The different testimonies that I collected from old wise men of the ethnic groups concerned have been analyzed and allowed us to trace the origins of the Mokpá, Ɛnyá, Metóko, and Lengola in the region of Shabunda in the Maniema Province. These ethnic groups appear to have cohabited with their brother Lega. According to oral tradition, the reason for the dispersion was the regular deaths amongst the Mokpá, Ɛnyá, and Metóko during circumcision ceremonies. The latter, followed by the Lengola, followed the river Oɓiatoku to reach its confluence with the Lualaba. Their temporary settlement near the confluence was enabled by the Kómo showing hospitality to them. The Kómo would have left their brothers Bira and Ndaka in Ituri out of greed and settled in the forest corridor that crosses the river Oɓiatoku. The Kómo then assimilated to hunter-gatherers who resembled them physically and later became the owners of this forest. They welcomed the Mokpá, Ɛnyá, Metóko, and Lengola for a long period before each found a zone adapted to their subsistence activities. However, when the cruelty of the Kómo started to manifest, especially by eating young boys of other ethnic groups, the dispersion became urgent. The Lengola went up the Lualaba and settled behind the Tubundubundu Falls at Ubundu for fishing and agriculture; the Metóko neighbored the Lengola towards the palm grove that would have seduced them; the Mokpá settled downriver from the Tubundubundu Falls until Batikalela, the fifteenth and last Mokpá village, located 40 km from the Wagenia Falls; finally, the Ɛnyá went down the river until Kisangani where they found the last falls in the hands of the Mbole who were subsequently chased by these enthusiasts of waterfalls. The story goes that the Ɛnyá were named “Bageni” there (which means ‘visitors’ in Swahili) by a Kómo girl.

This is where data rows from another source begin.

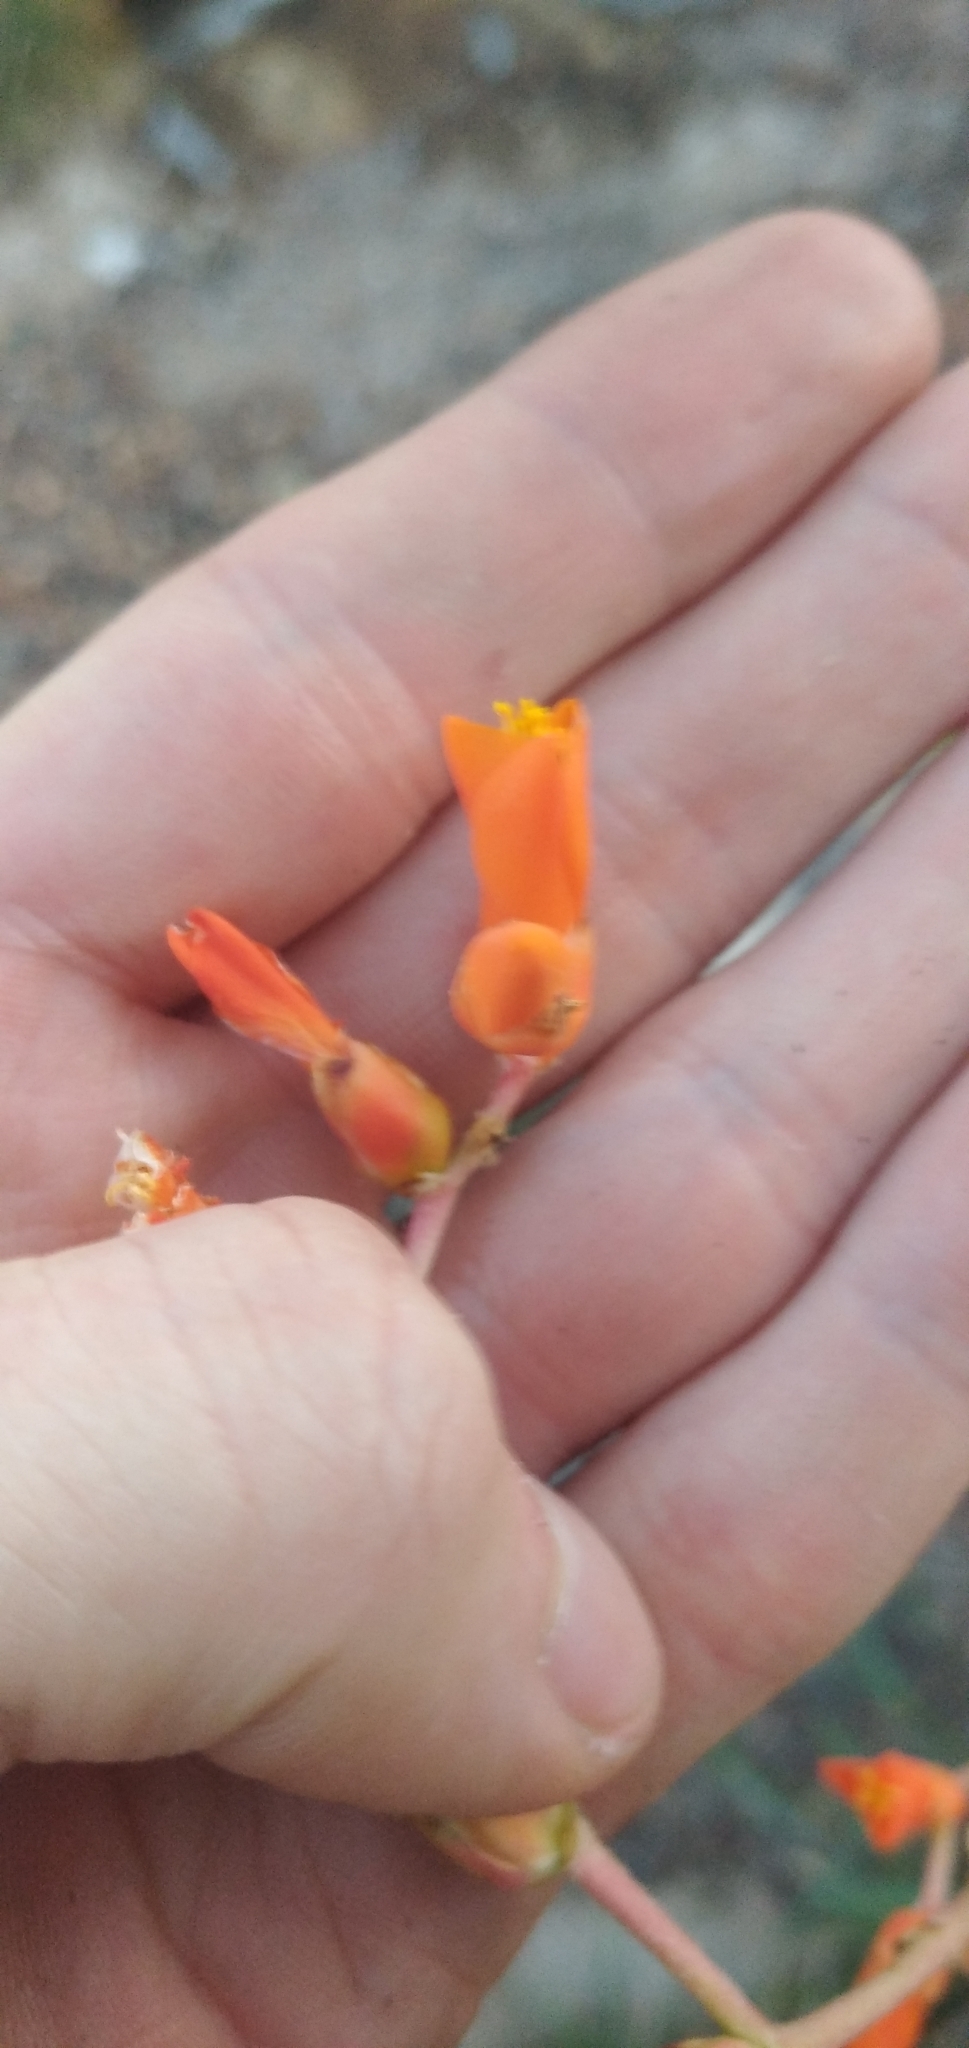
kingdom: Plantae
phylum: Tracheophyta
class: Liliopsida
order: Poales
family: Bromeliaceae
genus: Dyckia
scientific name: Dyckia remotiflora
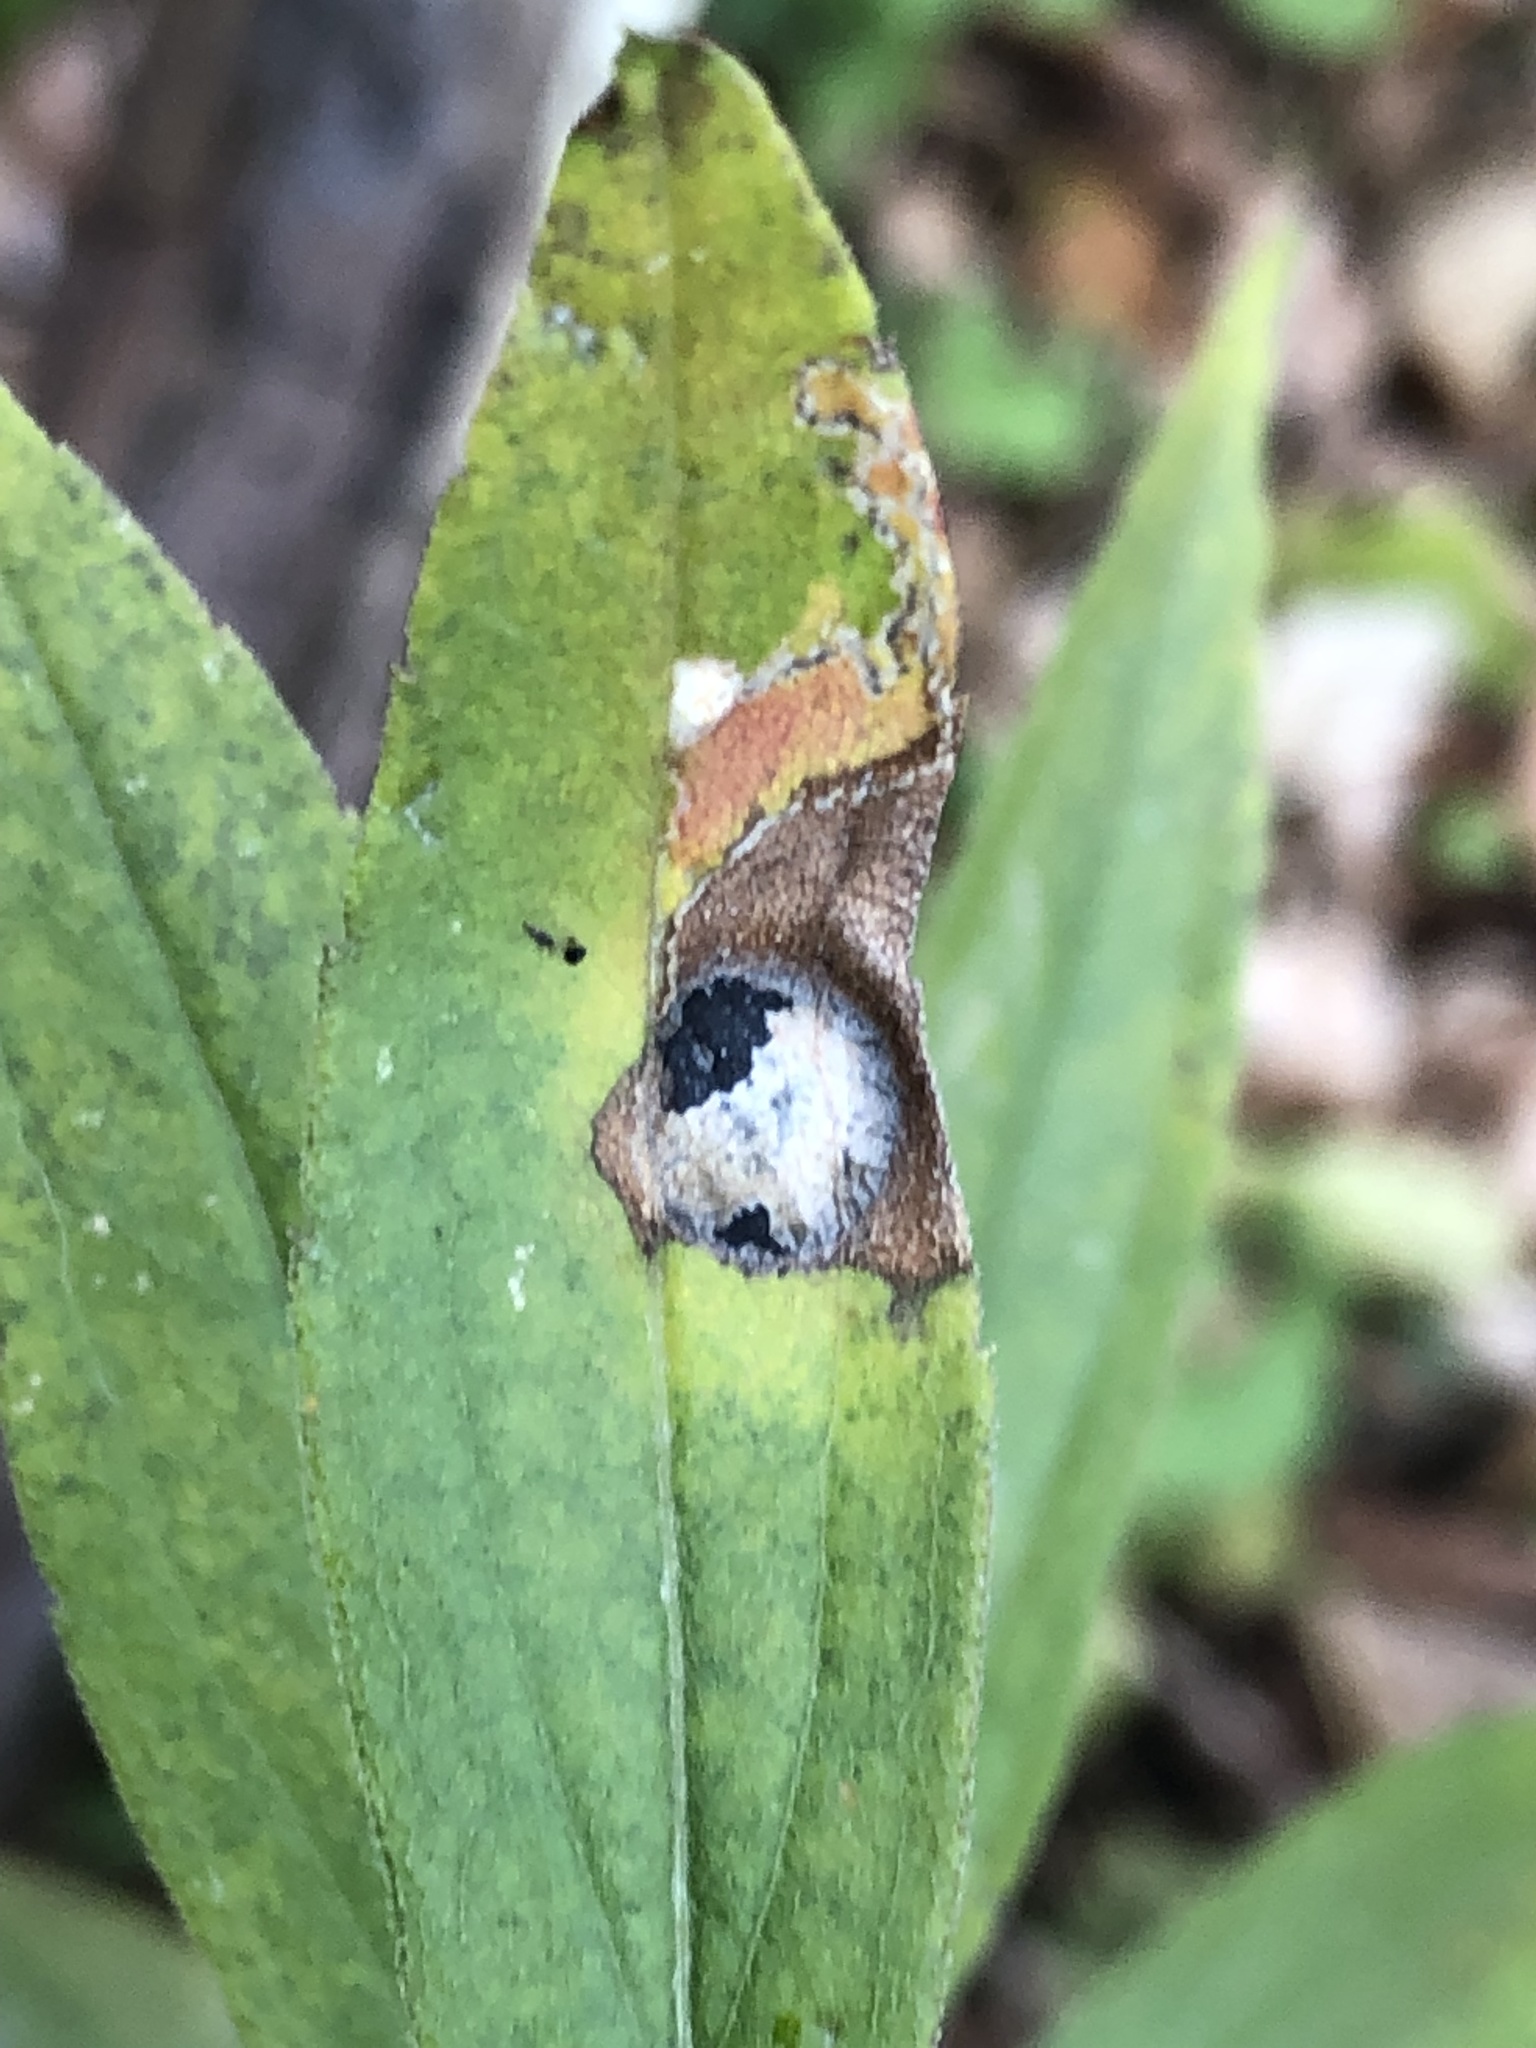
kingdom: Animalia
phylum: Arthropoda
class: Insecta
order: Diptera
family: Cecidomyiidae
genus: Asteromyia
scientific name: Asteromyia carbonifera
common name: Carbonifera goldenrod gall midge
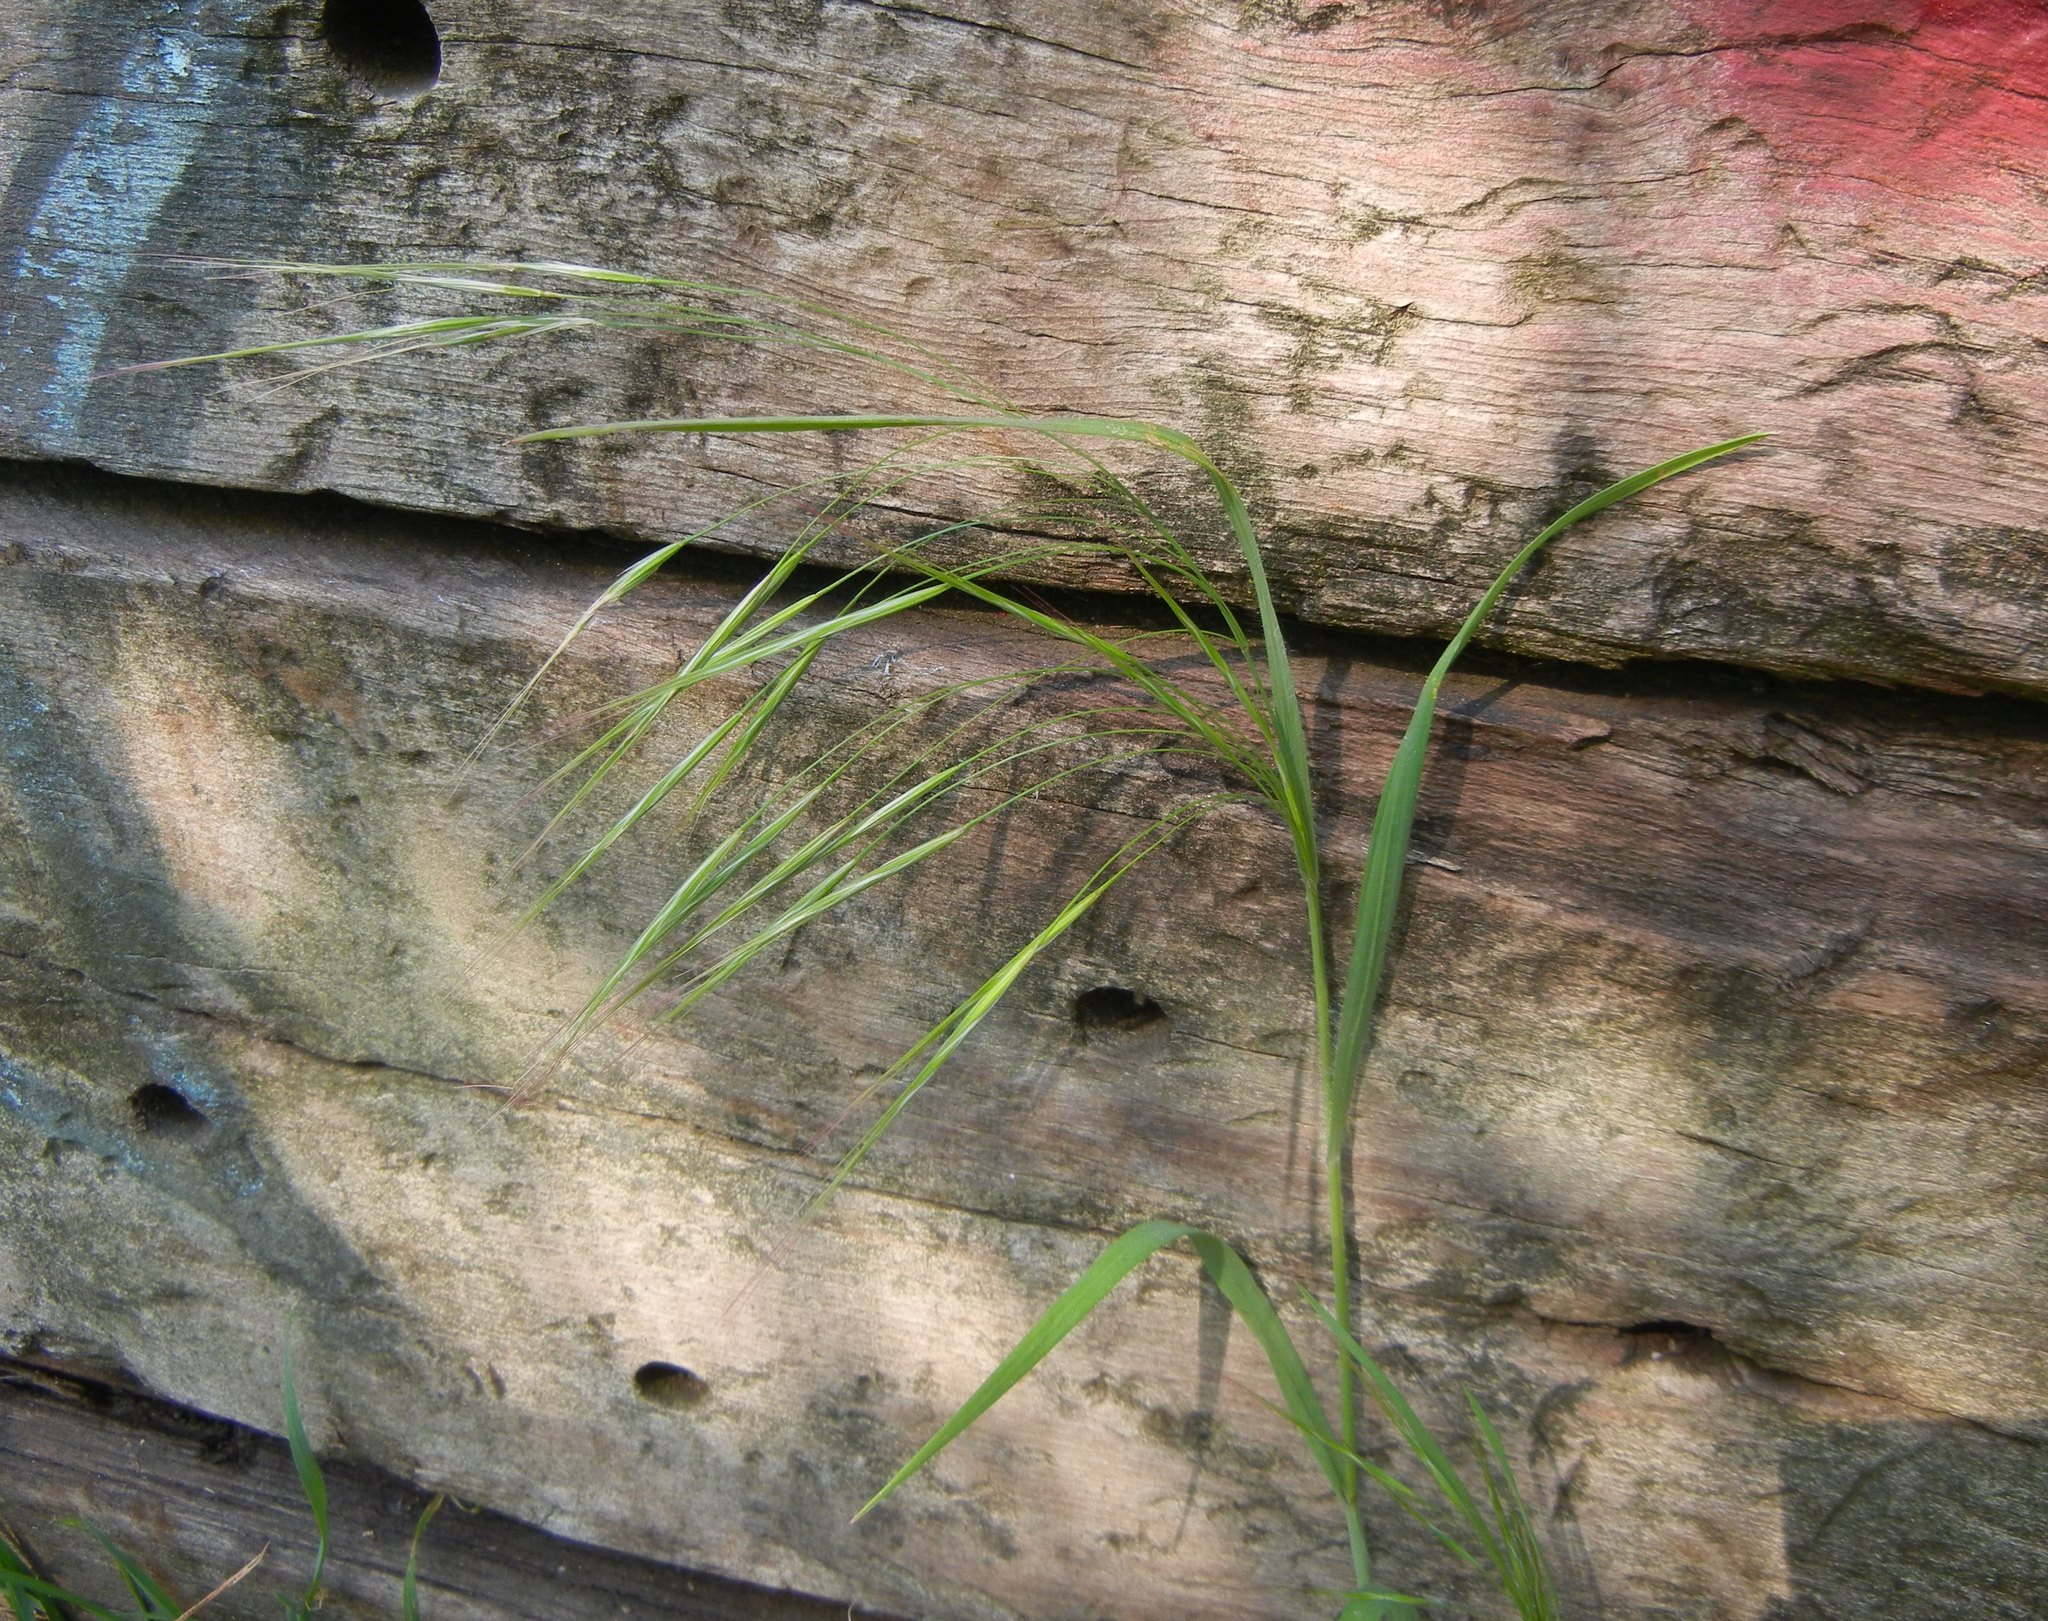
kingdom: Plantae
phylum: Tracheophyta
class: Liliopsida
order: Poales
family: Poaceae
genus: Bromus
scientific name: Bromus sterilis
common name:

Having seen unknown people at the falls when she drew water, she informed her parents back home in Swahili that Tipo-Tipo had installed his men in this jungle during the Arab campaigns, saying: “…niliona bageni ku bahali” (… I saw the visitors at the river). The two terms (Baɛnyá and Bageni), even though designating the same group of people, would thus have different origins. Here, we can observe that the formal resemblances between the two terms is simply a coincidence, which today makes people believe that it is one and the same word.

On the linguistic level, when observing the collected vocabularies, the affiliation between certain languages is confirmed by words corresponding formally and semantically. Mokpá, Ɛnyá and Metóko, for instance, would have been dialects of a single language that diverged into autonomous languages. And when we link them to Lega (Mwenga), we note in Lega the absence of the consonants k, ɸ and labiovelars, which are found in Mokpá, Ɛnyá, Metóko, as in Lengola. Another observation is that the consonants p and g exist in Lega but are absent in Mokpá, Ɛnyá and Metóko. Their presence in these languages is only possible in prenasalized position or a loanword, but never in intervocalic position. If the acquisition and/or loss of certain consonants can be linked to internal linguistic changes, the adoption of labiovelars must be the outcome of linguistic contact. With respect to what preceded, we think that the adoption of labiovelars by Bantu languages was not always the result of contact with non-Bantu languages. Probably, certain Bantu languages also played the role of intermediary. Mokpá, Ɛnyá and Metóko, for instance, are not in immediate contact with non-Bantu languages. Still, they possess labiovelars, presumably because of contact with Kómo, another Bantu language.